Amongst the hundreds of new features I would like to point out a single one, which is probably the most intersting features for admins and operation people.
With CQ 5.5 the quickstart does no longer start a servlet engine with 2 webapplications deployed in it (crx.war for the CRX and launchpad.war for the OSGI container including Sling and CQ5 itself). But as now CRX has been adapted work inside an OSGI container it is possible to drop the artifical differentiation between CRX and the other parts of the system, but handle them alike inside Apache Felix. The same applies to the CQSE servlet engine; it’s now an service embedded into OSGI (so the server.log file is gone). So the quickstart starts the Felix OSGI container which then takes care of starting the repository services, the servlet engine and all other services introduced by Sling and CQ5. This streamlined the startup process a lot. And — finally — there is only 1 place where you need to change the admin password.

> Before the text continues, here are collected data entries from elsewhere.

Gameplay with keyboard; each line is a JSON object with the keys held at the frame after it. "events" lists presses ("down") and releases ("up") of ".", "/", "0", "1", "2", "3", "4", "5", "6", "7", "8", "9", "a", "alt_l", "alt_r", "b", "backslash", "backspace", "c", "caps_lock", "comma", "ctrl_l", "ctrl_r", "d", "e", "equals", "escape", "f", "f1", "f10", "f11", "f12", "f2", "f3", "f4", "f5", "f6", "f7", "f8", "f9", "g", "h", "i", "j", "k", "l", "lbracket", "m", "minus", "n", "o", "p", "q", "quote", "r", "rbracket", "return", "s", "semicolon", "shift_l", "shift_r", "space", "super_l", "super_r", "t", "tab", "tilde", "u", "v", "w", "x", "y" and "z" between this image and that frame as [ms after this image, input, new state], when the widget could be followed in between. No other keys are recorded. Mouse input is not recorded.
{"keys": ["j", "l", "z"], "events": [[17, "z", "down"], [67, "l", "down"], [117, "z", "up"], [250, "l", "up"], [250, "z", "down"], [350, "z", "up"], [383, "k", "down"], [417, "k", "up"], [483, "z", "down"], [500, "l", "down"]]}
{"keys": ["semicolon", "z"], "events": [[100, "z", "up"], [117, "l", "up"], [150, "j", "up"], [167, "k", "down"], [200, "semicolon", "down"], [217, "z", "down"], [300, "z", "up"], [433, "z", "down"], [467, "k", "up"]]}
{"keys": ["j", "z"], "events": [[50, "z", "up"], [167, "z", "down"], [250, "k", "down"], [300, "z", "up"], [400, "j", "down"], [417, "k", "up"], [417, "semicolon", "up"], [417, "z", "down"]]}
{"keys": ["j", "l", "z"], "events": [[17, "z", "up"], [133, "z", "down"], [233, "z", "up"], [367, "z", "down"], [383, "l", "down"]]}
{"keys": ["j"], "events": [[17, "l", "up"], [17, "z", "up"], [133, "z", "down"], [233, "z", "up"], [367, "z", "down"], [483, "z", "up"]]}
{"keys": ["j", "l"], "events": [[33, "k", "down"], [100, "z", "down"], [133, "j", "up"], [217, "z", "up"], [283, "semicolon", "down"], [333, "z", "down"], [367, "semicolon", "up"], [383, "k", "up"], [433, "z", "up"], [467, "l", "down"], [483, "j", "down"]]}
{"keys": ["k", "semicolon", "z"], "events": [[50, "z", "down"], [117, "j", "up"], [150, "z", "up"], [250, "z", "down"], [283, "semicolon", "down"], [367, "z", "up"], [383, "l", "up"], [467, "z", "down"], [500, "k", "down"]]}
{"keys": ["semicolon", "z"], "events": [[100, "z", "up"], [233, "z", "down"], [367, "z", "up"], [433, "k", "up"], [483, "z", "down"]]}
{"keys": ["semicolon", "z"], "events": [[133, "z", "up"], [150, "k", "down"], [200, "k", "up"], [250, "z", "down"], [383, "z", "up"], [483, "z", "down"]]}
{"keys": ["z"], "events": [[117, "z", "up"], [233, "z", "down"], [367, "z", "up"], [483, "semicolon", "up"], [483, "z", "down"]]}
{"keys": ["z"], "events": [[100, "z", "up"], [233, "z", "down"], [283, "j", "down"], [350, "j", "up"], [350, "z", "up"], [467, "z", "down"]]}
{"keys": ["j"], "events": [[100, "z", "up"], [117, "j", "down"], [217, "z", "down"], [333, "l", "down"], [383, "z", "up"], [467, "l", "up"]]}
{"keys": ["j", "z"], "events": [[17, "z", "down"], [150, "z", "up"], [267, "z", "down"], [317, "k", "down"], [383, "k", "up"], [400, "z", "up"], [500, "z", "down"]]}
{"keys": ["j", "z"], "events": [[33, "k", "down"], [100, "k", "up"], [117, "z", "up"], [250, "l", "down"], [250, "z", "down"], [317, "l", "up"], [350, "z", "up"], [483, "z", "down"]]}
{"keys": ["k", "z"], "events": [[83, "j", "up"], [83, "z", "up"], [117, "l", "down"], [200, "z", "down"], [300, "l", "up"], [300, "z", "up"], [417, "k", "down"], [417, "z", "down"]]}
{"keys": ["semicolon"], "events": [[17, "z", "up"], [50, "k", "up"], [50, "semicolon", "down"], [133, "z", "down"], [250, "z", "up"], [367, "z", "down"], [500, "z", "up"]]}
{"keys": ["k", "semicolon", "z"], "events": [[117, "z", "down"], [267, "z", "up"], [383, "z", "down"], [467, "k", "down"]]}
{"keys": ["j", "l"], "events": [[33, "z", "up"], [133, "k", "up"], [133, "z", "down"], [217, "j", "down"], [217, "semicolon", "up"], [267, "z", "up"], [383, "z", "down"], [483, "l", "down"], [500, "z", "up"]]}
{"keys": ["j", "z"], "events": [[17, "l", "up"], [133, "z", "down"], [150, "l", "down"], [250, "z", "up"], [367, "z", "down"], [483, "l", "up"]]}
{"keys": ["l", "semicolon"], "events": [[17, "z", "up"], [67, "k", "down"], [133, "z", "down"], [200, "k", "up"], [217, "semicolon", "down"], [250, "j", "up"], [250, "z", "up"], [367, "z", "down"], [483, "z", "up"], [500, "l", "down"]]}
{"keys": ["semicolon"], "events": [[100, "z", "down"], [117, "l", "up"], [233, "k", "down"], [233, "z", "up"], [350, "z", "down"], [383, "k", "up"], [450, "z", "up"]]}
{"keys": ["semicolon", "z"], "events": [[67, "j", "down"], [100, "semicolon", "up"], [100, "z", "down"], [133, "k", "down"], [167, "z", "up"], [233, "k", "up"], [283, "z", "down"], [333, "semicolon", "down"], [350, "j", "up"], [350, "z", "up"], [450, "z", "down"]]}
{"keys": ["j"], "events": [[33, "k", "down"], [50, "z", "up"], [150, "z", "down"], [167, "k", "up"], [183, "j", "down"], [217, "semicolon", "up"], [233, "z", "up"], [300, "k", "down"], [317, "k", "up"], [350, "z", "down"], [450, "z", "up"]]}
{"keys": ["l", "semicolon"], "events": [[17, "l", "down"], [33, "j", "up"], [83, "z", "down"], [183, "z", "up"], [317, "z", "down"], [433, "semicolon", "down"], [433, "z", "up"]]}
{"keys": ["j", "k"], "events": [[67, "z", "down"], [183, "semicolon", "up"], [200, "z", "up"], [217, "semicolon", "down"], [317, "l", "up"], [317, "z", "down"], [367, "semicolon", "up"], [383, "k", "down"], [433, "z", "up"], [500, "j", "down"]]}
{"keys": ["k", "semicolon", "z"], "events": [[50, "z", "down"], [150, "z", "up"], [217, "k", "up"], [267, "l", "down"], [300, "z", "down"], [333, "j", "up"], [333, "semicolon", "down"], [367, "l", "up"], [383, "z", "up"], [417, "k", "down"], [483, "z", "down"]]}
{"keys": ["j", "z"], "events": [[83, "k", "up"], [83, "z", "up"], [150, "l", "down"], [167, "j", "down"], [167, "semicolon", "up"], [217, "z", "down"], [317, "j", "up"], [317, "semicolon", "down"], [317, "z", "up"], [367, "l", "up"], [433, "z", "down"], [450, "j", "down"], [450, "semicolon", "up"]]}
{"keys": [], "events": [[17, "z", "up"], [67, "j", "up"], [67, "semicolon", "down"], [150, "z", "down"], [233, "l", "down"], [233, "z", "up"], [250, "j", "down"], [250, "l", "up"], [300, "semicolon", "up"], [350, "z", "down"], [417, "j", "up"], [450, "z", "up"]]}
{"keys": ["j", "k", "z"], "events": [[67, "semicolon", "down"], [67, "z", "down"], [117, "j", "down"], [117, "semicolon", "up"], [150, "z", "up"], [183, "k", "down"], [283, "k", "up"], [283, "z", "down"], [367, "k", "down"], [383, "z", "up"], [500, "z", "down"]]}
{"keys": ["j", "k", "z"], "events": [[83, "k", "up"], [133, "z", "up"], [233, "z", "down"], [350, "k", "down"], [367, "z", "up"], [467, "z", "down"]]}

Speaking of the start script: It has changed also. Essentially it has been rewritten, and a lot of old cruft; when I started with Communique 3.5 the basic structure of the serverctl script was the same as of CQ 5.4. It is much easier to understand, but the out-of-the-box version has a major flaw, as it doesn’t redirect the stdout and stderr to dedicated logfiles, but let them print on the console. This at least annoying, but more often just a problem; for example the threaddumps of a Sun/Oracle JVM are printed to stdout and are lost then. Same applies to the garbage collection logs (if not redirected to a specific file).
So instead of
java $CQ_JVM_OPTS -jar $CQ_JARFILE $START_OPTS & echo $! > "conf/cq.pid"
use these lines:
( ( java $CQ_JVM_OPTS -jar $CQ_JARFILE $START_OPTS & echo $! > "conf/cq.pid" ) | /usr/sbin/rotatelogs2 stdout.log 5M 2>&1 ) &
It requires the rotatelogs2 utility (depends a bit on your system; might also be named as “rotatelogs”) shipped with the Apache HTTPD webserver (SuSE Linux: apache2 package), and it enures that the logs are rotated correctly when their configured size (here: 5 megabytes) are reached.
(No need to report this on Daycare, it’s already submitted.)